Oggi non è più così: il sistema di produzione è ormai delocalizzato e la superiorità di uno Stato è fornita essenzialmente dalla sua capacità di innovazione in campo scientifico e tecnologico, che richiede risorse enormi, spesso al di là delle sue risorse interne. Si è così creato uno iato tra le esigenze dello Stato e le sue capacità di ripagare i cittadini con un welfare adeguato. In altri termini, è aumentato il divario, all’interno di ogni Paese, tra zone competitive e zone non competitive, con le une che sono di ostacolo alle altre, a seconda delle situazioni contingenti.
La soluzione proposta dai fenomeni secessionisti degli ultimi decenni può apparire semplice, egoistica o velleitaria.
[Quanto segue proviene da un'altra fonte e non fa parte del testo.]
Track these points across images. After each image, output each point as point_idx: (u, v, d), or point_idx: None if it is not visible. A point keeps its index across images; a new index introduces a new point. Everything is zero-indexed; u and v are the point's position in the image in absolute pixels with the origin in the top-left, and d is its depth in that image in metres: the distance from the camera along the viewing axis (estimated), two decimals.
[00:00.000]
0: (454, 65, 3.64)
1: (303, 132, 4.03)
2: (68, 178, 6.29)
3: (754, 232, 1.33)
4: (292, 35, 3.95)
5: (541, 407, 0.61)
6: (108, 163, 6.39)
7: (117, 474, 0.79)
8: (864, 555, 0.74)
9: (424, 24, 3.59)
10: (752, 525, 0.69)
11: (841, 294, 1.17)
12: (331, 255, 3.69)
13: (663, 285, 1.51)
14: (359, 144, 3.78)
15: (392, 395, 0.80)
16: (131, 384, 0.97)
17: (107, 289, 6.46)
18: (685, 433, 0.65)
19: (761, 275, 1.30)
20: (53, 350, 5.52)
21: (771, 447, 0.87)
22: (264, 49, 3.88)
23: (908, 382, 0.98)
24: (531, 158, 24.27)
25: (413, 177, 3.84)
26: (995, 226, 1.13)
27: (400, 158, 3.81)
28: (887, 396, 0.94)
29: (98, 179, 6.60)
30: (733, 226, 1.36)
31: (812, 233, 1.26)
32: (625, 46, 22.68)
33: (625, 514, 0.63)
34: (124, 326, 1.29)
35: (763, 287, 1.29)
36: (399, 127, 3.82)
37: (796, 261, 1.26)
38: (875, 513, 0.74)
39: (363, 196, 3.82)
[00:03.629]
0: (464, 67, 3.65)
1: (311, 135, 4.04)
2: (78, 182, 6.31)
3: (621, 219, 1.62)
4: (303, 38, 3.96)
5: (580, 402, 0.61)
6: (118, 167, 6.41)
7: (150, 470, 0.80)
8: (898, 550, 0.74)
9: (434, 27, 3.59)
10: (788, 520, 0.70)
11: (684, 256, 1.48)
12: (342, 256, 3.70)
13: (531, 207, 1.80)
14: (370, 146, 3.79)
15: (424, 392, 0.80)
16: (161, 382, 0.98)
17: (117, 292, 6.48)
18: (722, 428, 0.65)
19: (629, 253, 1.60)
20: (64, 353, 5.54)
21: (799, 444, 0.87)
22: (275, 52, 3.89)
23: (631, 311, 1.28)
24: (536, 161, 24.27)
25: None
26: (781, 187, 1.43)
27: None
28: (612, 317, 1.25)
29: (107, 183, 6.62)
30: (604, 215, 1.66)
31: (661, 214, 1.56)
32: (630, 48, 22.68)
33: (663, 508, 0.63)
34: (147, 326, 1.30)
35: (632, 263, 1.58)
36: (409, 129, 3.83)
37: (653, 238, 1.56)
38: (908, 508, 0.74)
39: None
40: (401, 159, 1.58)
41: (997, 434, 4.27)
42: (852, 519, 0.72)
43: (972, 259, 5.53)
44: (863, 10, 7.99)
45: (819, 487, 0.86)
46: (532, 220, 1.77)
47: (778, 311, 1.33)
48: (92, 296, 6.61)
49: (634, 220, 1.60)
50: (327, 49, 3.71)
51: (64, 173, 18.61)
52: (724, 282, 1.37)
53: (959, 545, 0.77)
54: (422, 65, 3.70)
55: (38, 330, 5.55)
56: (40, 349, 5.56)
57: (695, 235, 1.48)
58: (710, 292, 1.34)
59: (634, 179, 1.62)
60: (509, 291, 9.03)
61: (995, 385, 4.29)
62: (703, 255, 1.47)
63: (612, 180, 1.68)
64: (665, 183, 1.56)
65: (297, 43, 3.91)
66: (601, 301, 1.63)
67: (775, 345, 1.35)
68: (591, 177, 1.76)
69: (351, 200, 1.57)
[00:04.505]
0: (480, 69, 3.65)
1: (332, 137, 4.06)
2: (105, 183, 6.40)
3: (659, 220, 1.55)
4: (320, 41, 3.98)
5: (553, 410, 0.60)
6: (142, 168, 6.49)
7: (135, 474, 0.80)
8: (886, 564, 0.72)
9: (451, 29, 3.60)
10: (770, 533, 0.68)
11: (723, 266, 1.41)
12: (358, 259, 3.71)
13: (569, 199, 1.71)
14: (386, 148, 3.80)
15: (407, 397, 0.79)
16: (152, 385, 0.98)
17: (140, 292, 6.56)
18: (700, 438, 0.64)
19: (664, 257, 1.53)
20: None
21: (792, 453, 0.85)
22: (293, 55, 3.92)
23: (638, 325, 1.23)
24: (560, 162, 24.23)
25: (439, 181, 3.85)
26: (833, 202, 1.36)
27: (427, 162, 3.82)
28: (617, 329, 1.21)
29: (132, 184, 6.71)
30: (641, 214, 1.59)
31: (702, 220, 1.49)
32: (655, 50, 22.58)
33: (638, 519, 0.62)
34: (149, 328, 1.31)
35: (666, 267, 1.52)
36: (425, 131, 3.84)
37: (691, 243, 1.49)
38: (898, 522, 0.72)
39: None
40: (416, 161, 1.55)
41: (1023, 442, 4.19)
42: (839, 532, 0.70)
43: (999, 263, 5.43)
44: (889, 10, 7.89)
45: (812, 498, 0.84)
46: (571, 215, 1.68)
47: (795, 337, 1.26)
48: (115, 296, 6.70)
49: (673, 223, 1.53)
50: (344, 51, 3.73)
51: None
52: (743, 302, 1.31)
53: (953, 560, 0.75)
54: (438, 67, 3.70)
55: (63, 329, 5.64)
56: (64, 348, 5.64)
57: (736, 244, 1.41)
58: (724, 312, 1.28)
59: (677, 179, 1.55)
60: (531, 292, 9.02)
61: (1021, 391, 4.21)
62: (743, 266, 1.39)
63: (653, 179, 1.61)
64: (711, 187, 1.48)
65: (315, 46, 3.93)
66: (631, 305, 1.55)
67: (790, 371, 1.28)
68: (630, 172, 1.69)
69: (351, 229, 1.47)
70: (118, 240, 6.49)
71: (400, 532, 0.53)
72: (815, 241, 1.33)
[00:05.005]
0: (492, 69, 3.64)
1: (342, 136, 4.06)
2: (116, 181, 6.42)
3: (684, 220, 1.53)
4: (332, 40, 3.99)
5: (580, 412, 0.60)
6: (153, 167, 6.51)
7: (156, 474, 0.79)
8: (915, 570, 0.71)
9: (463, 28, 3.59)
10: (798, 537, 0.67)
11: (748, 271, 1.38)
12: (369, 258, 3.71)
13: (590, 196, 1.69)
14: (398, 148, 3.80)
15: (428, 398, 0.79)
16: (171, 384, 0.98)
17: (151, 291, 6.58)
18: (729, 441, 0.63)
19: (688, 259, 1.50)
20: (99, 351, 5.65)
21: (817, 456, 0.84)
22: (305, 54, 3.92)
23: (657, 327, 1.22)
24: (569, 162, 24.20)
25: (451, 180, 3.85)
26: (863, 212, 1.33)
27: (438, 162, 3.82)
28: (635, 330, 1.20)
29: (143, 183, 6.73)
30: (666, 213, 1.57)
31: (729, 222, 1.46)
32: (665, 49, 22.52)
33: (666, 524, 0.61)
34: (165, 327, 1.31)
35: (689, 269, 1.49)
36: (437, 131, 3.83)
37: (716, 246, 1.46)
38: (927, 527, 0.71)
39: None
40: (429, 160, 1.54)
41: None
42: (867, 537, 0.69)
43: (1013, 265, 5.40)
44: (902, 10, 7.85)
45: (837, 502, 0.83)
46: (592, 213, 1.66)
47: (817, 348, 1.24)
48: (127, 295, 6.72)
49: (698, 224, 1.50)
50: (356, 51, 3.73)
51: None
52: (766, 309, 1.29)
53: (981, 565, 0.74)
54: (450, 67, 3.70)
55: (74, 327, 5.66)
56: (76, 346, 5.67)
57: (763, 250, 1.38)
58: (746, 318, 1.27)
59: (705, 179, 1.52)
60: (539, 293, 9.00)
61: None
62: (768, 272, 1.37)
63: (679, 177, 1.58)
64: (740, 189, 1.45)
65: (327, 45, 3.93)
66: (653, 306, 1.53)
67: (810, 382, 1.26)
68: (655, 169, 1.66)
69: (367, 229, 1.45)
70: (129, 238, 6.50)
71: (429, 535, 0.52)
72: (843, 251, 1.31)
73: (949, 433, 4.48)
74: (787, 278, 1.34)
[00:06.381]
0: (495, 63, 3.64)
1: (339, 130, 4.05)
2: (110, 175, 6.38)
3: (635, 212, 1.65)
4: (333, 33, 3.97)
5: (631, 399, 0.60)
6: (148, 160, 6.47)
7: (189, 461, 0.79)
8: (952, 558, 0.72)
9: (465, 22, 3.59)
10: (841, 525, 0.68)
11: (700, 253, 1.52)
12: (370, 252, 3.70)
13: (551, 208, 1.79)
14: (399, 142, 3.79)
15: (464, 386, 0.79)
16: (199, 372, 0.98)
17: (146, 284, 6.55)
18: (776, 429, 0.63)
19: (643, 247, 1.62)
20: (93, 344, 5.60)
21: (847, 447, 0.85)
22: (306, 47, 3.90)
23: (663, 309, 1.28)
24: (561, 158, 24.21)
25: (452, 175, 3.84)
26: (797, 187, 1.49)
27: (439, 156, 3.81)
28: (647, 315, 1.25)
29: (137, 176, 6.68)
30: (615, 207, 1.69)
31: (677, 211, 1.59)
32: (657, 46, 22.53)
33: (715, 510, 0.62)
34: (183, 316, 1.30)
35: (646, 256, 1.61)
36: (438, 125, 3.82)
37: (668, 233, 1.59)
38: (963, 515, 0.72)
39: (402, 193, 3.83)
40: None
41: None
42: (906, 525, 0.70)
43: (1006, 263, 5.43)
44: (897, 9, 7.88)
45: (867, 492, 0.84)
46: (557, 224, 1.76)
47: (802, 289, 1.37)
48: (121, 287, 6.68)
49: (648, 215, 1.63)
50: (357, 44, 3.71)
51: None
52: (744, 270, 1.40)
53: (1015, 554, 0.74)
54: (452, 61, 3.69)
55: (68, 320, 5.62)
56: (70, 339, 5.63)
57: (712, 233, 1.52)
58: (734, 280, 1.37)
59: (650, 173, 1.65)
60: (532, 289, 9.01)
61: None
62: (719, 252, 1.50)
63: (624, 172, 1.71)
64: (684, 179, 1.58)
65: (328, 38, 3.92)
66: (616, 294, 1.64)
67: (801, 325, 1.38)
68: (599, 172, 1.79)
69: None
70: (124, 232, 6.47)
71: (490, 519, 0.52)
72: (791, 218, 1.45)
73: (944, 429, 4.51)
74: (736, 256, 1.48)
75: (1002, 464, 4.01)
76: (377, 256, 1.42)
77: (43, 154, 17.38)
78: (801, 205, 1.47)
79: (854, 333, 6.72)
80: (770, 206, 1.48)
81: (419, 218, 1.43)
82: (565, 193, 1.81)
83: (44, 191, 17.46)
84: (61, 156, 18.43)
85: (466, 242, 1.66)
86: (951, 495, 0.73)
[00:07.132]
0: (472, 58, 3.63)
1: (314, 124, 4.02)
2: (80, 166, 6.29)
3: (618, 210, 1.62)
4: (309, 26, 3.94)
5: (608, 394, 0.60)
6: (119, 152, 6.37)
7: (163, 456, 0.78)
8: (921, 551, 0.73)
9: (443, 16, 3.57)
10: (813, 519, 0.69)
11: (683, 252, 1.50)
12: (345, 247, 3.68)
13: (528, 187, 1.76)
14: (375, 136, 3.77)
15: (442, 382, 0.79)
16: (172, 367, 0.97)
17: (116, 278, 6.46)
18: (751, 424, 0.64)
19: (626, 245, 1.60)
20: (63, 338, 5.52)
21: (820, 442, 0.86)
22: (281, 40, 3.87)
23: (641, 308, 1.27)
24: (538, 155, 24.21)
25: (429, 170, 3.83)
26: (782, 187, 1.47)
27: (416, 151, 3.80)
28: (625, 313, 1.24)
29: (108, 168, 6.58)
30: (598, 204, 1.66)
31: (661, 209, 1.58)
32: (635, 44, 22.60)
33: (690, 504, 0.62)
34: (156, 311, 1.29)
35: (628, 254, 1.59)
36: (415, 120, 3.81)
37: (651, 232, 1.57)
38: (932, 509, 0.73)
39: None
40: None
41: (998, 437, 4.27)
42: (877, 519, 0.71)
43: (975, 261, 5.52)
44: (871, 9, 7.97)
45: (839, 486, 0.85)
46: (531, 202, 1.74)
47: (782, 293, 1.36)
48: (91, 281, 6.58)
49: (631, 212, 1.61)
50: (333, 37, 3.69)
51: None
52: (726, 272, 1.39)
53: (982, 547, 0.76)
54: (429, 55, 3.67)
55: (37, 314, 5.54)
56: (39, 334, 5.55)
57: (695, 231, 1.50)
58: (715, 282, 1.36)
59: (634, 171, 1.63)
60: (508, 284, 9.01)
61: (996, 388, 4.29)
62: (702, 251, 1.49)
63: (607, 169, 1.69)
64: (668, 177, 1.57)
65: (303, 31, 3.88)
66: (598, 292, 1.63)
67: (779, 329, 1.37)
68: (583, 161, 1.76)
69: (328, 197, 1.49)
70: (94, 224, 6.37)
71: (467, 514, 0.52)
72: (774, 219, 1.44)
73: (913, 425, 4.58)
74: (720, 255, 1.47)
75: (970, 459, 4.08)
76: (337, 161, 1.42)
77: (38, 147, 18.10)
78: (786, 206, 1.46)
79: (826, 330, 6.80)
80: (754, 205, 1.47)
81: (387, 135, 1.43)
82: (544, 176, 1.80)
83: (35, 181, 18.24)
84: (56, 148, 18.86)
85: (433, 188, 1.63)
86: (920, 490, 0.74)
Al contrario, essa è basata su una domanda necessaria e su un’altrettanto necessaria risposta: qual è, oggi, il livello territoriale ideale che consente di assicurare un welfare efficiente, partecipato, in grado di favorire lo sviluppo del medesimo territorio?
In Europa esiste una risposta che funziona da circa duecento anni, tempo sufficiente per affermarne la durabilità e sostenibilità: la Confederazione elvetica. Lo studio delle modalità con cui ogni Cantone si amministra, senza mai dimenticare la necessità di mantenere i rapporti con il resto della Confederazione, nella consapevolezza che soltanto nel vincolo federale possono coesistere unità e diversità, costituisce la miglior risposta all’impasse catalana. Tra indipendentismo ad oltranza e neocentralismo imposto con la violenza esiste una soluzione, ma per raggiungerla occorre agire in fretta, perché, come in tutti i fenomeni storici, esiste un tempo per la federazione e un tempo per la secessione. Persa l’occasione, l’esito non potrà che essere radicale ed estremo.